Protect yourself and your travelers
Visit our new security center for best practices on how to protect your
online accounts from identity theft and keep rental payments secure.
Don’t be fooled by long addresses that have a reputable holiday rental name or google in them: www.homeaway.com.unscrupulouswebsite.com/
Hover over any links and in the bottom left of the browser window you should see the actual URL of the link. The main extension of the enquirers email address can also be researched in a search engine to check if they are indeed a reputable company/website.
Other phishing scams include calls to your home asking for your email address – the excuse usually being that an enquiry was sent to you which may not have been received. This is could be a possible attempt to send you a subsequent email from the relevent holiday listing company which, if you follow links, could comprimise your listing security. Never give out your email address in this way as prospective guests can always contact you again via a website form.

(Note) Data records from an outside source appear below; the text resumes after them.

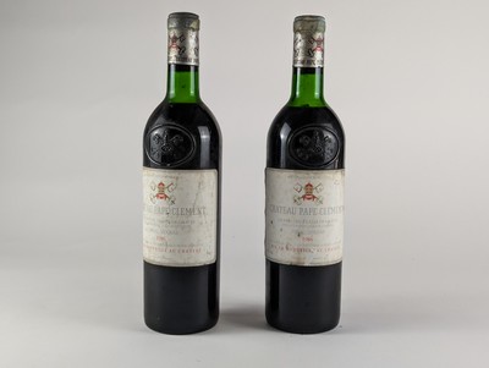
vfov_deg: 30.3
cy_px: 184
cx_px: 244
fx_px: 679
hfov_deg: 39.6
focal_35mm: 48
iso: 143
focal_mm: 6.81
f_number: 1.85
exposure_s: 1/267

Stories about owner’s email address and adverts being compromised are rife…
Fake PayPal emails
Do not open emails purporting to be from Paypal about disputes or payments having been made from your account. They are convincing looking! If unsure simply delete it and go to the official PayPal site to check.
What can you do to make sure your adverts haven’t been breached or cloned?
Make sure you check/edit your adverts and, if applicable to the booking portal, your enquiry history, regularly. Your weekly availability calendar update is a good time to do this.
Check chunks of your advert text* and images online regularly to make sure they are not being fraudulently used online elsewhere (this has been rife on ‘Craigs List’). You can search for your website content on www.copyscape.com and images on www.tineye.com or Google images**.
*Either copy and paste a chunk of your advert/website text or use Google Alerts which will send you an alert email if it finds your keywords.
**In Google Images just click on the camera icon on the right of the search box to paste a website url or upload image which can then be checked across the web for matches.
The more websites your property appears on, the more likely you are to be contacted by new ‘unique’ holiday rental websites. We receive at least a half a dozen phone calls throughout the year to advertise on a new holiday portal for an exceptionally low price. They will usually claim to be specifically searching for properties in certain areas for their clients. Proceed with extreme caution. If it seems too good to be true, it usually is.
Before you consider anything, check the following:
Property forums (e.g. Lay My Hat) – where fellow owners may well have posted their mutual concerns/experiences about a specific company.
Alexa.com / Urlspy.co.uk / Compete.com – Enter the website address to check its traffic ranking/popularity and which other websites link to them.
WHOIS – who owns the website? Then search this name.
Ask for a free trial without giving any payment details. If the site is legitimately wanting you to try the service they should have a free trial period.
Your guests’ security
It’s equally important to look after your guests’ security and let them know that booking with you is safe.
State on your advert that you encourage guests to pay by PayPal for their own protection and give them your address and phone number(s) so they can both call you and reconcile the numbers. If you have guest reviews make sure potential guests can see these too. Use one or two of the several 'badges of trust' out there.